TITLE WITHHELD (FOR LEGAL AND ETHICAL REASONS)
Ce qui se joue à travers la performance-installation de Steven Cohen se situe à la croisée du témoignage, de l’enquête et de la divagation poétique. Costumes, vidéos, lumières phosphorescentes et rats constituent les balises d’un lieu volontairement non situé en matière d’époques et de continents, à la lisière de l’Histoire et de l’imagination.
Un fil rouge cependant : la découverte par l’artiste d’un journal intime, fait d’écrits et de croquis, tenu entre 1939 et 1942 par un jeune Juif français. Comment ce récit personnel devient-il un matériau historique, susceptible d’appropriation et de transmission ? Comment un document daté d’il y a soixante-dix ans circule-t-il jusqu’au XXIe siècle, cristallisant nos interrogations sur les faillites de l’humanité ? Comment, aussi, faire de ces carnets la matière d’une œuvre artistique ?

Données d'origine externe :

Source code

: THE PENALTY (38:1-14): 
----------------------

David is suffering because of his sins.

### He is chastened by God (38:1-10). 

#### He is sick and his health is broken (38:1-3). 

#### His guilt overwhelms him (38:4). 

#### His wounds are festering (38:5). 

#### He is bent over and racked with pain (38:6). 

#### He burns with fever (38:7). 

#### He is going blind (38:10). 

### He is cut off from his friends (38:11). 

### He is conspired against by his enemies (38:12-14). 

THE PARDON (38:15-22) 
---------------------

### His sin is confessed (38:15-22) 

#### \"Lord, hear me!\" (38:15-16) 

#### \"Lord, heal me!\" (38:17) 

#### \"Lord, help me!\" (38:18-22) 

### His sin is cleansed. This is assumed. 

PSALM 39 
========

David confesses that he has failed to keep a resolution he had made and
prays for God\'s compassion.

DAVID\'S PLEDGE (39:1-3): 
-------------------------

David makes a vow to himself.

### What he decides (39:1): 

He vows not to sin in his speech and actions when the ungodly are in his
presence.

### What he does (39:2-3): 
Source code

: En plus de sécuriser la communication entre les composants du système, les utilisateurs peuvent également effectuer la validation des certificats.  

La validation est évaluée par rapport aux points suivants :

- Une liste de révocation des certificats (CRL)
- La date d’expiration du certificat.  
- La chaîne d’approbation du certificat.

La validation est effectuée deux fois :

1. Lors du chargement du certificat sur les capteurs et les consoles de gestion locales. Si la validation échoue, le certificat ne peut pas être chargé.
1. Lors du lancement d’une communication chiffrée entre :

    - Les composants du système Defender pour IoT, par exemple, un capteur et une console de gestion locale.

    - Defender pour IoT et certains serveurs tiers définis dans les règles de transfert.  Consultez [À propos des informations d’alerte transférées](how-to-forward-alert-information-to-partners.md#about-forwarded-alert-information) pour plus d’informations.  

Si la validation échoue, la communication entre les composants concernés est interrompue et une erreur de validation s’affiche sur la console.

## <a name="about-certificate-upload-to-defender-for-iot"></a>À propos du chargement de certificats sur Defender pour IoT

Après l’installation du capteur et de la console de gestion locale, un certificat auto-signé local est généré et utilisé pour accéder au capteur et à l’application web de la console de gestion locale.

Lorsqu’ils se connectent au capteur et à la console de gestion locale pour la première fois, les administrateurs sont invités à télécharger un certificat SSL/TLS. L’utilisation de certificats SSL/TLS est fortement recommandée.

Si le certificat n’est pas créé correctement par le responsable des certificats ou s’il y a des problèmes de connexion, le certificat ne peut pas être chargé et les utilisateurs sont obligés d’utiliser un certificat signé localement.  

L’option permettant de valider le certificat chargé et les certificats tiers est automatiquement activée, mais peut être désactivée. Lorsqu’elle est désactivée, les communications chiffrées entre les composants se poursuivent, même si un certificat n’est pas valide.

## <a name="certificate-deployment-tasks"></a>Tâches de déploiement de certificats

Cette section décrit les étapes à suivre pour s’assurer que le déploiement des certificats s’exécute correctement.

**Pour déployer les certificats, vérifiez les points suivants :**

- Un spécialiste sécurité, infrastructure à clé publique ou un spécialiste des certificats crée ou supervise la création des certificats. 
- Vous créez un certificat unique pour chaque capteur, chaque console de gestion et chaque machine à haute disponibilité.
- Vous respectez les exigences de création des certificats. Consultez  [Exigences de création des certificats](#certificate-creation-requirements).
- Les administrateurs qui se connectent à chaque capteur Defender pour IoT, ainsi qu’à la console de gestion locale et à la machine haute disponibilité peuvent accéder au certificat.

L’histoire de ce jeune garçon, dont on perd brutalement la trace en 1942, entre en résonance avec la propre expérience de Steven Cohen, celle d’un Juif sud-africain, blanc et homosexuel, «oppresseur et opprimé», comme il le dit lui-même. En multipliant les allers-retours entre des objets trouvés et sa propre subjectivité, entre Shoah et apartheid, l’artiste confronte faits et concepts : dedans/dehors, intimité/histoire, privé/public, confiance /trahison. Adossé à un important travail de documentation, Title Withheld (For Legal and Ethical Reasons) dépasse pourtant largement l’œuvre de mémoire. Le journal intime, dont la découverte est à la genèse du projet, ne peut être réduit au statut d’archive : il transpire et traverse le siècle jusqu’à nous, remuant tous ceux qui en prennent connaissance aujourd’hui, par l’entremise et la délicatesse du travail de Steven Cohen.